Schorsch arbeitete an der Nürnberger Frauenkirche und am Schönen Brunnen, verdiente gut und feierte gern. Er war einer der ersten stolzen Besitzer eines Fahrrads in Neustadt und seine rauschenden Feste gaben tagelangen Gesprächsstoff. Auch als der Georg, mein geliebter Onkel Schorsch, aufgrund einer Kriegsverletzung seinen Bildhauerberuf nicht mehr ausüben konnte und Pedell am Gymnasium, danach Mesner an der Stadtkirche geworden war, blieb sein bildhauerisches Geschick gefragt.

Anfang der zwanziger Jahre befand sich der steinerne Neptun am Neustädter Marktplatz wieder einmal in einem erbärmlichen Zustand. Der Zahn der Zeit hatte an ihm genagt, und zudem hatten ihm ausgelassene Bubenstreiche arg zugesetzt. Da galt es nun für den Onkel Schorsch die Zinken der Gabel auszubessern, vor allem aber einen neuen linken Arm einzusetzen.

Um ihn möglichst naturgetreu zu gestalten, mußte Frau Mali herhalten. Stundenlang stand sie, den Arm kokett auf die Hüfte gestützt, Modell, und später sah man dann auch, daß der männliche Neptun einen durchaus wohlgeformten weiblichen Arm aufzuweisen hatte.

Onkel Schorsch war auch der erste Tote, der mir in meinem jungen Leben begegnete. Noch kurz zuvor, im September 1921, war ihm das Töchterchen Mariele geboren worden, das ich mir unbedingt genauer anschauen wollte. Weil ich mich aber vor der gestrengen Großmutter fürchtete, bat ich meine Mutter, mit mir zusammen hinzugehen, aber Mutter sagte nur: »Da gehe ich nicht mit, denen bin ich nicht fein genug, das mußt du schon allein tun.«

Weil ich nun aber das Neugeborene unbedingt sehen wollte, ging ich los. Meine Verwandten wohnten im Karner, der dem Heiligen Michael geweiht war, also dem Führer der abgeschiedenen Seelen. Ziemlich gehemmt ging ich die breiten überdachten Steinstufen hinauf, betrat durch die hohe Tür, die meist offenstand, einen Vorplatz und stand nach ein paar weiteren Stufen vor einer Gittertür, an der sich die Klingel für die Wohnung befand. Auch da ging's noch weiter nach oben, weil erst eine enge Stiege zur eigentlichen Wohnungstür führte. Ich läutete und wartete klopfenden Herzens. Dann kam von oben die Stimme der Großmutter: »Wer ist denn da?«

»Ich bin es«, sagte ich kleinlaut, »die Gretel, ich möchte so gern das Mariele anschauen.«

»Das paßt jetzt gar nicht«, kam es schroff zurück, »komm halt ein andermal.«

Ich war gekränkt, und so gab es kein andermal.

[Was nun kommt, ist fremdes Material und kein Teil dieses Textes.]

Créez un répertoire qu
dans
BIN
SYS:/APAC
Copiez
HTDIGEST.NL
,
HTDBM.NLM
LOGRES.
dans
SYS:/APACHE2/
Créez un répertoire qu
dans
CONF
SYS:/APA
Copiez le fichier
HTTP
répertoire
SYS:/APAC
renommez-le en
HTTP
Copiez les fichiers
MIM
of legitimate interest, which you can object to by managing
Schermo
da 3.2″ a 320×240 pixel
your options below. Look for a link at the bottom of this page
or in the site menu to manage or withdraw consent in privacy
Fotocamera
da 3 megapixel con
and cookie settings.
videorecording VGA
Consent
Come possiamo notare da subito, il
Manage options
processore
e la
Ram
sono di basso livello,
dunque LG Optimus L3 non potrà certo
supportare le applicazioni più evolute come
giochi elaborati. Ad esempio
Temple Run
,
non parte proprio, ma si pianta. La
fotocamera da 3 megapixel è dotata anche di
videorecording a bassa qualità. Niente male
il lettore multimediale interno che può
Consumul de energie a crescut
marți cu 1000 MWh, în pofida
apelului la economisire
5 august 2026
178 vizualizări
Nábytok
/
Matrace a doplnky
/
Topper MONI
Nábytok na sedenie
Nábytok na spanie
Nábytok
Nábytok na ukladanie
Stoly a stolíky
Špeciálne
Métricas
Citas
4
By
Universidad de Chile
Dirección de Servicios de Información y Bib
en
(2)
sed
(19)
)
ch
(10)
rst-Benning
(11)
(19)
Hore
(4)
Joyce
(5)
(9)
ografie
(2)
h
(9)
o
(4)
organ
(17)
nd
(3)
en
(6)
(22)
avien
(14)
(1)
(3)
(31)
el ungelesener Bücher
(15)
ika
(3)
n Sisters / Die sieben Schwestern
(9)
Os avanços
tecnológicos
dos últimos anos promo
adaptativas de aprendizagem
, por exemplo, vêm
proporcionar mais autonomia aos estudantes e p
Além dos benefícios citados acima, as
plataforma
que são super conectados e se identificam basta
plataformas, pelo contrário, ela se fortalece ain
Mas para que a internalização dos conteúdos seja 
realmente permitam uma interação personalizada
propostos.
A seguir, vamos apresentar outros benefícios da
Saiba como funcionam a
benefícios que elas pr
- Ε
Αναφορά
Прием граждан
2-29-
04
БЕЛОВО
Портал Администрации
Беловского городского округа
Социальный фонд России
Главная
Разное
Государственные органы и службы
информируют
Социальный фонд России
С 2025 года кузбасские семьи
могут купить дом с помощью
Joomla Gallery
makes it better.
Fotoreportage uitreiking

Nun also war der Onkel Schorsch gestorben und sollte begraben werden. Der Lungensteckschuß, den er als Andenken aus dem Krieg heimbrachte, hatte ihn nun also doch getötet. Ich erfaßte den Tod noch nicht, war jedoch sehr traurig und ziemlich aufgeregt wegen der Beerdigung.

Zwischen der Kirche und dem Karner nahmen wir Aufstellung zum Friedhofsgang. Irgend jemand stellte mich zwischen meinen Bruder und meinen Cousin und drückte jedem von uns ein Blumensträußchen in die Hand.

Da bockte plötzlich der Hans und sagte: »Mit einem Maadla in der Mitte geh ich nicht.«

Ich weinte, aber er murmelte mir nur zu: »Alt’s Greinmeichela.« Diesen Ausdruck konnte ich schon gar nicht leiden, und so weinte ich noch stärker.

Tante Betty stellte meinen Bruder zur Rede: »Aber das ist doch deine Schwester!«

»Aber a Maadla ist sie trotzdem«, antwortete Hans trotzig.